Hierarchical matrices approximate a given matrix by a decomposition into low-rank submatrices that can be handled efficiently in factorized form. $\mathcal{H}^2$-matrices refine this representation following the ideas of fast multipole methods in order to achieve linear, i.e., optimal complexity for a variety of important algorithms. The matrix multiplication, a key component of many more advanced numerical algorithms, has so far proven tricky: the only linear-time algorithms known so far either require the very special structure of HSS-matrices or need to know a suitable basis for all submatrices in advance. In this article, a new and fairly general algorithm for multiplying $\mathcal{H}^2$-matrices in linear complexity with adaptively constructed bases is presented. The algorithm consists of two phases: first an intermediate representation with a generalized block structure is constructed, then this representation is re-compressed in order to match the structure prescribed by the application. The complexity and accuracy are analysed and numerical experiments indicate that the new algorithm can indeed be significantly faster than previous attempts.

翻译：层次矩阵通过将给定矩阵分解为可高效处理的因子化低秩子矩阵来近似表示。

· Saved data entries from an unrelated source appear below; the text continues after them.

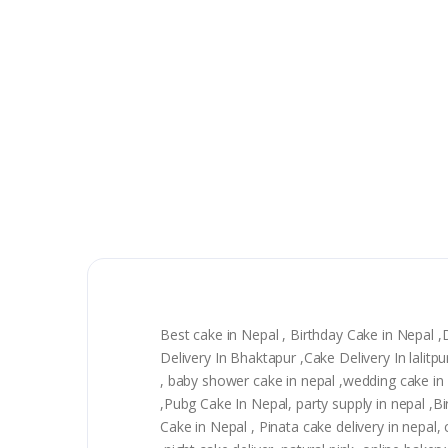
Best cake in Nepal , Birthday Cake in Nepal 
Delivery In Bhaktapur ,Cake Delivery In lali
, baby shower cake in nepal ,wedding cake in n
,Pubg Cake In Nepal, party supply in nepal ,
Cake in Nepal , Pinata cake delivery in nepal, 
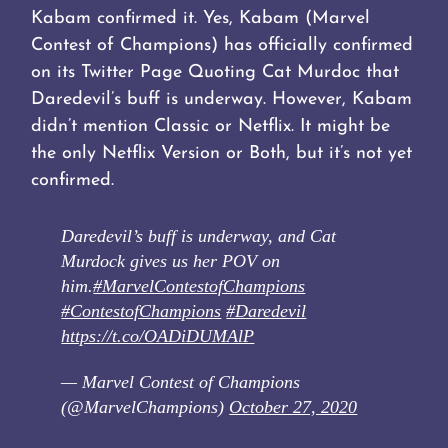
Kabam confirmed it. Yes, Kabam (Marvel
Contest of Champions) has officially confirmed
on its Twitter Page Quoting Cat Murdoc that
Daredevil’s buff is underway. However, Kabam
didn’t mention Classic or Netflix. It might be
the only Netflix Version or Both, but it’s not yet
confirmed.
Daredevil’s buff is underway, and Cat
Murdock gives us her POV on
him.
#MarvelContestofChampions
#ContestofChampions
#Daredevil
https://t.co/OADiDUMAlP
— Marvel Contest of Champions
(@MarvelChampions)
October 27, 2020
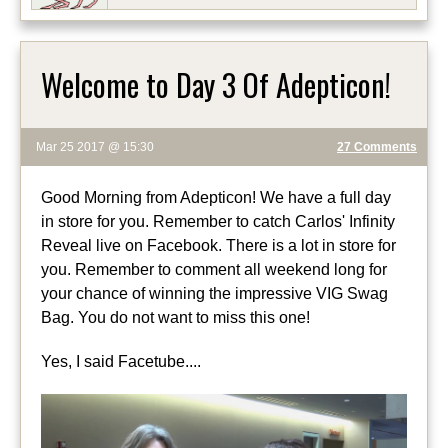
Welcome to Day 3 Of Adepticon!
Mar 25 2017 @ 15:30
27 Comments
Good Morning from Adepticon! We have a full day
in store for you. Remember to catch Carlos' Infinity
Reveal live on Facebook. There is a lot in store for
you. Remember to comment all weekend long for
your chance of winning the impressive VIG Swag
Bag. You do not want to miss this one!
Yes, I said Facetube....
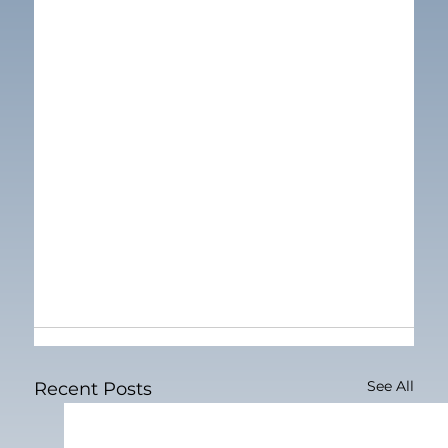
See All
Recent Posts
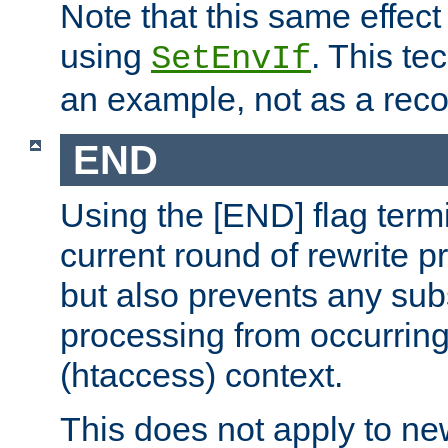
Note that this same effec
using
. This te
SetEnvIf
an example, not as a re
END
Using the [END] flag term
current round of rewrite pr
but also prevents any sub
processing from occurring 
(htaccess) context.
This does not apply to ne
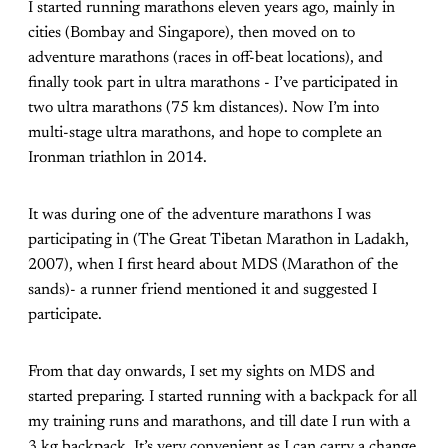
I started running marathons eleven years ago, mainly in
cities (Bombay and Singapore), then moved on to
adventure marathons (races in off-beat locations), and
finally took part in ultra marathons - I’ve participated in
two ultra marathons (75 km distances). Now I’m into
multi-stage ultra marathons, and hope to complete an
Ironman triathlon in 2014.
It was during one of the adventure marathons I was
participating in (The Great Tibetan Marathon in Ladakh,
2007), when I first heard about MDS (Marathon of the
sands)- a runner friend mentioned it and suggested I
participate.
From that day onwards, I set my sights on MDS and
started preparing. I started running with a backpack for all
my training runs and marathons, and till date I run with a
3 kg backpack. It’s very convenient as I can carry a change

$\mathcal{H}^2$-矩阵遵循快速多极子方法的思路细化这种表示，从而为多种重要算法实现线性（即最优）复杂度。矩阵乘法作为许多高级数值算法的核心组成部分，迄今仍属棘手难题：已知的线性时间算法要么要求HSS矩阵的特殊结构，要么需提前获知所有子矩阵的合适基。本文提出一种全新且相当通用的算法，该算法以自适应构建基的方式实现$\mathcal{H}^2$-矩阵的线性复杂度乘法。算法分为两个阶段：首先构建具有广义块结构的中间表示，随后对该表示进行重压缩以匹配应用所指定的结构。文中分析了算法的复杂度与精度，数值实验表明新算法确实可比此前方案显著提升计算速度。